**Task statement:** Transcribe the lines starting at the beginning of the entries and ending at the line that contains "aizsarglīdzekļi vēl ir, bet", with both ends included.

**Stored data entries:**
>>

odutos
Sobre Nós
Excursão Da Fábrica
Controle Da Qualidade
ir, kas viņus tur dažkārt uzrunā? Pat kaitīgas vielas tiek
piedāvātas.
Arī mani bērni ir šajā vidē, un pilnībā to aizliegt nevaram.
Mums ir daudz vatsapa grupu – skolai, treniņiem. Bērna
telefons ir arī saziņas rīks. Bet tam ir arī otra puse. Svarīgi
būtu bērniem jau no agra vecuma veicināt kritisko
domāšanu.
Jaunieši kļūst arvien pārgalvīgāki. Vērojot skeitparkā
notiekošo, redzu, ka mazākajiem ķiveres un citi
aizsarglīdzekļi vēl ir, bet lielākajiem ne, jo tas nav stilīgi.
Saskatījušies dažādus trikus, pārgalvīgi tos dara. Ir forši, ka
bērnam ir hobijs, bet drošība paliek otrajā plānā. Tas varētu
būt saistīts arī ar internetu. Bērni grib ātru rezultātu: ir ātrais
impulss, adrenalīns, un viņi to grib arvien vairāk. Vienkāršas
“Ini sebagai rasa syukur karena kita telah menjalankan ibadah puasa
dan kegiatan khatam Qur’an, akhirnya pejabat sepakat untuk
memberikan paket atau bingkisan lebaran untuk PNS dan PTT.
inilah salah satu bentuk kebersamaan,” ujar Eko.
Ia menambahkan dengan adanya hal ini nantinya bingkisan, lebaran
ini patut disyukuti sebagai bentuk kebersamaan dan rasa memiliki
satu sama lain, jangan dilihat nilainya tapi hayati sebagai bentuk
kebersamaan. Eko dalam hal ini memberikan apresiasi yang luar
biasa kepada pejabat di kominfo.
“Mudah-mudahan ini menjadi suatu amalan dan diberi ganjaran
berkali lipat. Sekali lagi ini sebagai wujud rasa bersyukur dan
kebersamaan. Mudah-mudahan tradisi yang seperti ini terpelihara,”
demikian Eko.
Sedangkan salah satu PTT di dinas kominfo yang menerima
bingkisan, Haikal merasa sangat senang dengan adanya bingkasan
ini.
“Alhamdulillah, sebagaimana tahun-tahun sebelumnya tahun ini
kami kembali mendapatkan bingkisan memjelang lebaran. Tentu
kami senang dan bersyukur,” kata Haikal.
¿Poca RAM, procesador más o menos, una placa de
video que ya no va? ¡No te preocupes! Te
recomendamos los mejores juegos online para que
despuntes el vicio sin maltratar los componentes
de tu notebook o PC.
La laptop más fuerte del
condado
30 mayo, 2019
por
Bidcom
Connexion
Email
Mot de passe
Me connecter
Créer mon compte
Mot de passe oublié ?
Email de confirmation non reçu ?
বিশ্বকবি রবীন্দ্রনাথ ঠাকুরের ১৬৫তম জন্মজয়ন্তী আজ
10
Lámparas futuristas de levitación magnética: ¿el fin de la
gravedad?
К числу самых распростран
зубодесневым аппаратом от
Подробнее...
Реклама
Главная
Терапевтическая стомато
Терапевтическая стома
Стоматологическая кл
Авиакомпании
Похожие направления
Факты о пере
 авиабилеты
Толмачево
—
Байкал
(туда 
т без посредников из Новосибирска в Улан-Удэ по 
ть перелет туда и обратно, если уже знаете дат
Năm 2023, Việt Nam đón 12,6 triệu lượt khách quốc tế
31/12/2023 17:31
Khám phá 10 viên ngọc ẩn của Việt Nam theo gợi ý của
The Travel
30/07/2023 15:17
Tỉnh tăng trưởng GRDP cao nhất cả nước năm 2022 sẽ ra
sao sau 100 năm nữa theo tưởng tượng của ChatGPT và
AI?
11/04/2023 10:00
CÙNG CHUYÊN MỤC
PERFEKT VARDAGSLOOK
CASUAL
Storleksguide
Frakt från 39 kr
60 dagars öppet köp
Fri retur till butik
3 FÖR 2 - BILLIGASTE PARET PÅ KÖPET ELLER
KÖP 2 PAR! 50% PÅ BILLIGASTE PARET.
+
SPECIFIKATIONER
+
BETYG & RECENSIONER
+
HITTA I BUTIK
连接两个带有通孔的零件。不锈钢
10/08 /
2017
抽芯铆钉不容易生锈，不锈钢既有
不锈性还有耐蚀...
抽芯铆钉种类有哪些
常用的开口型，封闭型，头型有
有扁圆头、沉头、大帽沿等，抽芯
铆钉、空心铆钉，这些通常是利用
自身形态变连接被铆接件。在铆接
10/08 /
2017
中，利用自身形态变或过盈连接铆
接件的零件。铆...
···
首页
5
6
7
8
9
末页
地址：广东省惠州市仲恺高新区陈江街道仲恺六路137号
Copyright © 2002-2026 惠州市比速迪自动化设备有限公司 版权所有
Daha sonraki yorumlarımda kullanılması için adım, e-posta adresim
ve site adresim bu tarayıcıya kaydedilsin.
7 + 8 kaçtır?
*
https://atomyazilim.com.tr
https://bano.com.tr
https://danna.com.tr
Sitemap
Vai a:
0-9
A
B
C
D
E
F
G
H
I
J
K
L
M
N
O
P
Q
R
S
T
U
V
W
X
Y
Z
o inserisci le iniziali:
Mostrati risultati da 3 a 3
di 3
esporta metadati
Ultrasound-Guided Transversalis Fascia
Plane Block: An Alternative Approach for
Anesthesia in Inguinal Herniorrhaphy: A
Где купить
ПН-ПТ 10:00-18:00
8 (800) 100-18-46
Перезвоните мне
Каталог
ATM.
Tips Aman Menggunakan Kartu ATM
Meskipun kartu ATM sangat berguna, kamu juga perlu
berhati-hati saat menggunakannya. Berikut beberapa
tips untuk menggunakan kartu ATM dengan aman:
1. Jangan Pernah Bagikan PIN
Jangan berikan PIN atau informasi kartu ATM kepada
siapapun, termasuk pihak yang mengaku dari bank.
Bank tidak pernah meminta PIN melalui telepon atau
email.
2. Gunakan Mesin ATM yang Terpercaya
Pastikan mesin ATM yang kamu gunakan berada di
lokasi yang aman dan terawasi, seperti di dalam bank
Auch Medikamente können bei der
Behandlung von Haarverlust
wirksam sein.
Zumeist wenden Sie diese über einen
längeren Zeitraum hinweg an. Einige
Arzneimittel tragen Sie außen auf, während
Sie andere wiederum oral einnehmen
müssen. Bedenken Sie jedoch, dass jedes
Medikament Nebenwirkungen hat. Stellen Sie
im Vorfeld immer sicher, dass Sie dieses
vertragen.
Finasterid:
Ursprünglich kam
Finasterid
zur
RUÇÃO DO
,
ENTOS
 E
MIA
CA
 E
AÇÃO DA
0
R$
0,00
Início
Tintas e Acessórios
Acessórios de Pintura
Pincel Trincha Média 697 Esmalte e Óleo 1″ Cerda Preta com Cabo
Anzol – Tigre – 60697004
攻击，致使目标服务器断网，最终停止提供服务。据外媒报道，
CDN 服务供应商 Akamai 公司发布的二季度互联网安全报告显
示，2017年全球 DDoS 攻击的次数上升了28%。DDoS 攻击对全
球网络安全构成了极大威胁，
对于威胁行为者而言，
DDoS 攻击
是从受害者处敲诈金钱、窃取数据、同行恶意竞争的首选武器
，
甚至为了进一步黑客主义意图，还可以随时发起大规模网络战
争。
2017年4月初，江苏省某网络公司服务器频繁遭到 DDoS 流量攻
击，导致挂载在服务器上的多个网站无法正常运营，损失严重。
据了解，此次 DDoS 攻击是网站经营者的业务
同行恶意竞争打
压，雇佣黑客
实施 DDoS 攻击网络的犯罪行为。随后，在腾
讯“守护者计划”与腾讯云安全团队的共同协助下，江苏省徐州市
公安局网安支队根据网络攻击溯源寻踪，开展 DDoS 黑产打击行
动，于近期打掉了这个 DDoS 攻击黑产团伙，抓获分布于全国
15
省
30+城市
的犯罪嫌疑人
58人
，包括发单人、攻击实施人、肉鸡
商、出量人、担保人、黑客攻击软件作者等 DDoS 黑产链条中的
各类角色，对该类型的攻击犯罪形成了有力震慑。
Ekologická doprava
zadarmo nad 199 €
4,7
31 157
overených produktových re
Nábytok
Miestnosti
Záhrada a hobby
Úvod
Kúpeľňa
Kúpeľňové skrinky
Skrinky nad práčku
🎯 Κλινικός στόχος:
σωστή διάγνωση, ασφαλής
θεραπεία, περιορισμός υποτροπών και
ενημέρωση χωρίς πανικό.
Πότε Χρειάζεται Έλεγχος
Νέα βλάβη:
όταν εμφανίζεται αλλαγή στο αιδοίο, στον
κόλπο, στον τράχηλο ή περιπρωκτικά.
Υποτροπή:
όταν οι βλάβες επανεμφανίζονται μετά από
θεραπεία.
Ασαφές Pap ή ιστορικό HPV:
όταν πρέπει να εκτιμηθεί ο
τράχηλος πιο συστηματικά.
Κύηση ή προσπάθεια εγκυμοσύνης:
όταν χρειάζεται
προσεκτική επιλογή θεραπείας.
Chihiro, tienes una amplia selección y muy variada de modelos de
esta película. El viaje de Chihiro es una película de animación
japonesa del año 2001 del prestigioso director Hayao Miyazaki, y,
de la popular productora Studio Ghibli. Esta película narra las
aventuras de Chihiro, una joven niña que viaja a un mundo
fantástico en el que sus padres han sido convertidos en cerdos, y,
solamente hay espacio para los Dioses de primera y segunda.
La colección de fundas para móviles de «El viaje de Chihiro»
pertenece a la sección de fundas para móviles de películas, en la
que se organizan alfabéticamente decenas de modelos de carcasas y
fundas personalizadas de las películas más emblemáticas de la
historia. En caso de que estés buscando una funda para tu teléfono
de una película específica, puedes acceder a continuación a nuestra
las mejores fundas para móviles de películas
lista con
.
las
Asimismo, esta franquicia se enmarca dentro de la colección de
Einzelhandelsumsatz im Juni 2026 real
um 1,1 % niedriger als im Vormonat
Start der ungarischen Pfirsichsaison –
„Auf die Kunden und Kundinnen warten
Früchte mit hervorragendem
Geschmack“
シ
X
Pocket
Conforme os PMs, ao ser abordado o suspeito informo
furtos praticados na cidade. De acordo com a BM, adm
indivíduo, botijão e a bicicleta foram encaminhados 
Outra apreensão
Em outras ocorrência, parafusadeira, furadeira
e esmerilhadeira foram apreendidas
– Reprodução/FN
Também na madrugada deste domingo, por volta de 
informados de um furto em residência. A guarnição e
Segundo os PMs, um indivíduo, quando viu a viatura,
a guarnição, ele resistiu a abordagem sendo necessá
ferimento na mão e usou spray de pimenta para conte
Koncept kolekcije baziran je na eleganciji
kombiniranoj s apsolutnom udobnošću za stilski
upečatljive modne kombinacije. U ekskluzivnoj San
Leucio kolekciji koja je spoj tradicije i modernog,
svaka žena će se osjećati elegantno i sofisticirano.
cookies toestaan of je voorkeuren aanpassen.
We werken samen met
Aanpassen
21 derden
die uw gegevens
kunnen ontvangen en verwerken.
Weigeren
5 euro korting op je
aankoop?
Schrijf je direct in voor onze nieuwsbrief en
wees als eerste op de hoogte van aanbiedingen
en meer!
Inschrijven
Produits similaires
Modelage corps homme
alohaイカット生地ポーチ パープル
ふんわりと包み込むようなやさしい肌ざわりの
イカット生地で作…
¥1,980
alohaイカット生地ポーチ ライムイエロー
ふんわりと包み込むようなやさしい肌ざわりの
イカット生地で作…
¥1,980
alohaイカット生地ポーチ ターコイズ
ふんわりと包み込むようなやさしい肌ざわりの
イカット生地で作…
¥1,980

<<

**Answer section:**
odutos
Sobre Nós
Excursão Da Fábrica
Controle Da Qualidade
ir, kas viņus tur dažkārt uzrunā? Pat kaitīgas vielas tiek
piedāvātas.
Arī mani bērni ir šajā vidē, un pilnībā to aizliegt nevaram.
Mums ir daudz vatsapa grupu – skolai, treniņiem. Bērna
telefons ir arī saziņas rīks. Bet tam ir arī otra puse. Svarīgi
būtu bērniem jau no agra vecuma veicināt kritisko
domāšanu.
Jaunieši kļūst arvien pārgalvīgāki. Vērojot skeitparkā
notiekošo, redzu, ka mazākajiem ķiveres un citi
aizsarglīdzekļi vēl ir, bet lielākajiem ne, jo tas nav stilīgi.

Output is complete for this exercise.